[Dataset entries]
Content starts
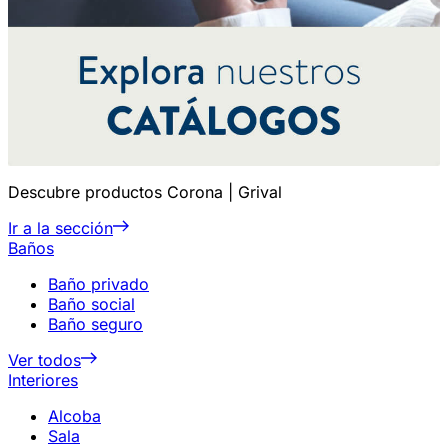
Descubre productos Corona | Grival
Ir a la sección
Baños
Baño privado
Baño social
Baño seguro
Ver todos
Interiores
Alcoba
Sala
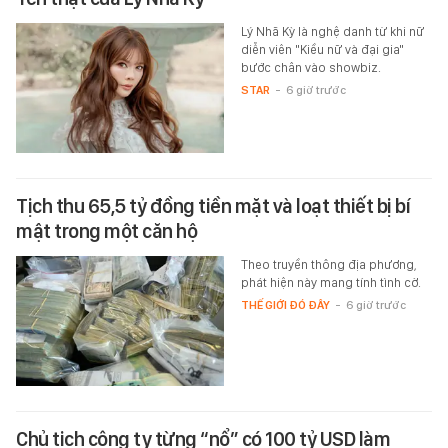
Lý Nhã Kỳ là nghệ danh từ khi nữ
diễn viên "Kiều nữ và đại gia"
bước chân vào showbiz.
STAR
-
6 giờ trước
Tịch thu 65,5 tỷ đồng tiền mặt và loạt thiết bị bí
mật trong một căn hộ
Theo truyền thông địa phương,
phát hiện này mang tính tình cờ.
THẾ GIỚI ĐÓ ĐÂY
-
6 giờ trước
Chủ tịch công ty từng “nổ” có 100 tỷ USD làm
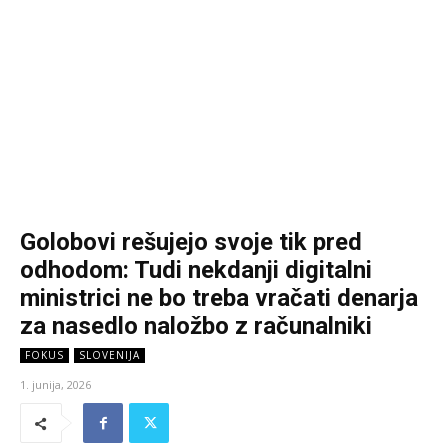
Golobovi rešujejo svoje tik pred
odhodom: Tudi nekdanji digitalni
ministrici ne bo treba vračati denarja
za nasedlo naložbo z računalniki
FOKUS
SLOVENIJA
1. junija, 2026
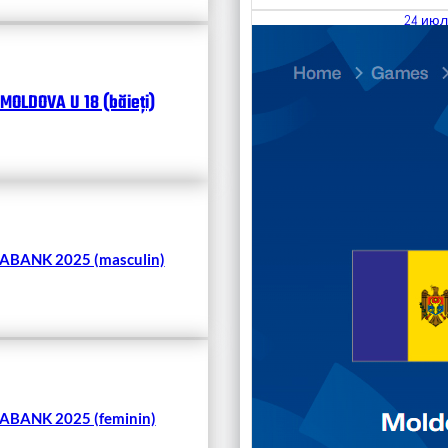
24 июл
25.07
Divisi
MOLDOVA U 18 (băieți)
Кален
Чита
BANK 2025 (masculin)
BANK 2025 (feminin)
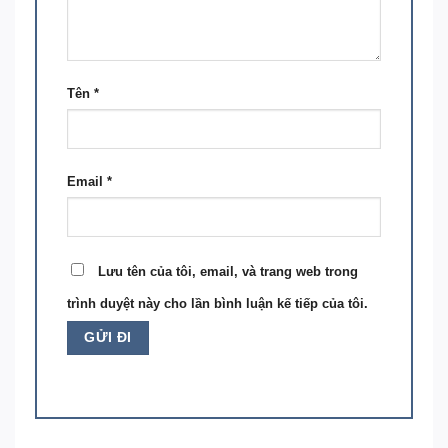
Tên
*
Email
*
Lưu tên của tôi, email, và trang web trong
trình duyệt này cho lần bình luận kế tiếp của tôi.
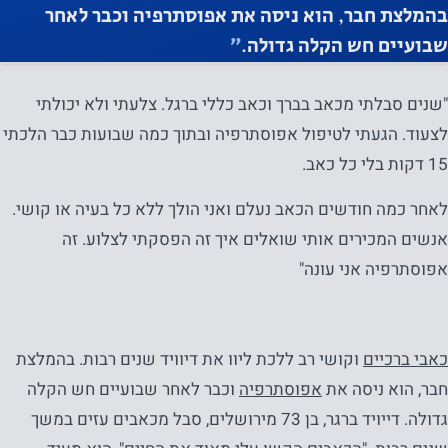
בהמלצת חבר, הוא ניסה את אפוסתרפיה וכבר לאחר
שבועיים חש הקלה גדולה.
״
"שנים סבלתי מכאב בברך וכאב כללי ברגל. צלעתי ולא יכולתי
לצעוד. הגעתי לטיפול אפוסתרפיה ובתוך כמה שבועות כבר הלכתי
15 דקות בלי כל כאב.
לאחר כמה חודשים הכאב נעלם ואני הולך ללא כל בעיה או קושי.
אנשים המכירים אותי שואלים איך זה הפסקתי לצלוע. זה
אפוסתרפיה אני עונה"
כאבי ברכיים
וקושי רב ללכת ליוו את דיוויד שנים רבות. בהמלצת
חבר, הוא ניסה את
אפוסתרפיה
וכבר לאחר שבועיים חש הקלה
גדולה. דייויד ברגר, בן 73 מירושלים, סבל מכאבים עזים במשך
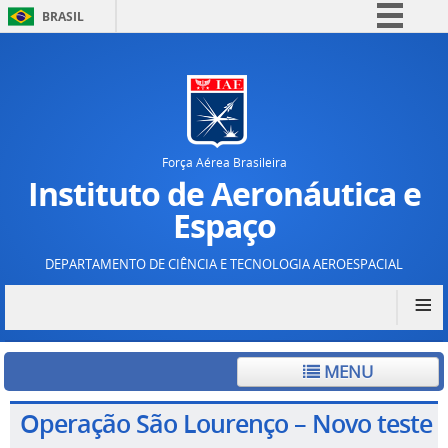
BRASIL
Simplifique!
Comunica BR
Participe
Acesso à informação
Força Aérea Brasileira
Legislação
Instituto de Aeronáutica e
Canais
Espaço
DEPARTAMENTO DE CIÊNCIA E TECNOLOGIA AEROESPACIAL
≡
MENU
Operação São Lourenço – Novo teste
Content ends
Content starts
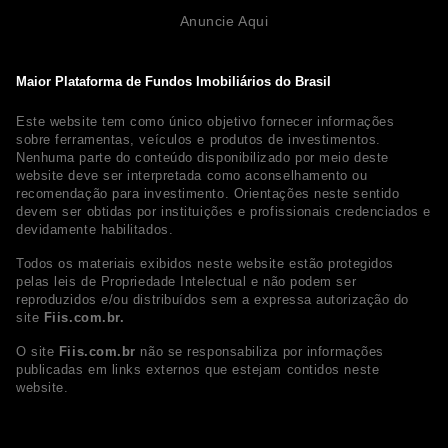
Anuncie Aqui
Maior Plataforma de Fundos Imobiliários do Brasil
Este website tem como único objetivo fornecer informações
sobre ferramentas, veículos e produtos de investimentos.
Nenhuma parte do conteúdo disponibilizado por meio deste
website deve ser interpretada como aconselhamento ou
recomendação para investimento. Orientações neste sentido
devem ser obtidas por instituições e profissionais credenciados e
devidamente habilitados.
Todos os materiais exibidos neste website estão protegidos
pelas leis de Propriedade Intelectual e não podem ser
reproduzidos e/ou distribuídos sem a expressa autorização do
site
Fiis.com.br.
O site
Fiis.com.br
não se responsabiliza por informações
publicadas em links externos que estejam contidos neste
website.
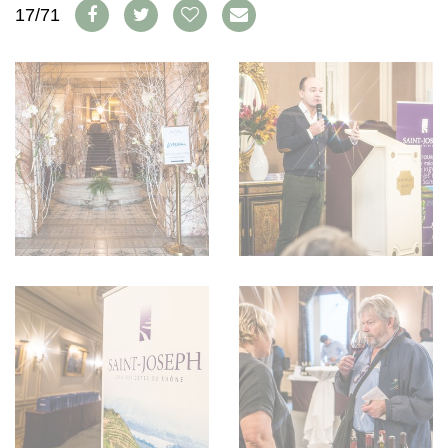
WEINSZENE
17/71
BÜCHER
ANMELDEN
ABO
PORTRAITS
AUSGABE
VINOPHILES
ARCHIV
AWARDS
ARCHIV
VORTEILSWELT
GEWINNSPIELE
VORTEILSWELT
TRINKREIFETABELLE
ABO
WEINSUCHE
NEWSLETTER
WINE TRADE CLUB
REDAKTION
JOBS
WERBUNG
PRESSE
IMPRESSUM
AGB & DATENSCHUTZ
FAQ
Content ends
# [Problem requirements]
Update the lines from the line with "Descubre productos Corona | Grival" to the line with "Chủ tịch công" by replacing "Ver todos" with "Ver más", keeping everything else unchanged. Leave the pictures out of your answer.

# [Answer below]
Descubre productos Corona | Grival
Ir a la sección
Baños
Baño privado
Baño social
Baño seguro
Ver más
Interiores
Alcoba
Sala
Lý Nhã Kỳ là nghệ danh từ khi nữ
diễn viên "Kiều nữ và đại gia"
bước chân vào showbiz.
STAR
-
6 giờ trước
Tịch thu 65,5 tỷ đồng tiền mặt và loạt thiết bị bí
mật trong một căn hộ
Theo truyền thông địa phương,
phát hiện này mang tính tình cờ.
THẾ GIỚI ĐÓ ĐÂY
-
6 giờ trước
Chủ tịch công ty từng “nổ” có 100 tỷ USD làm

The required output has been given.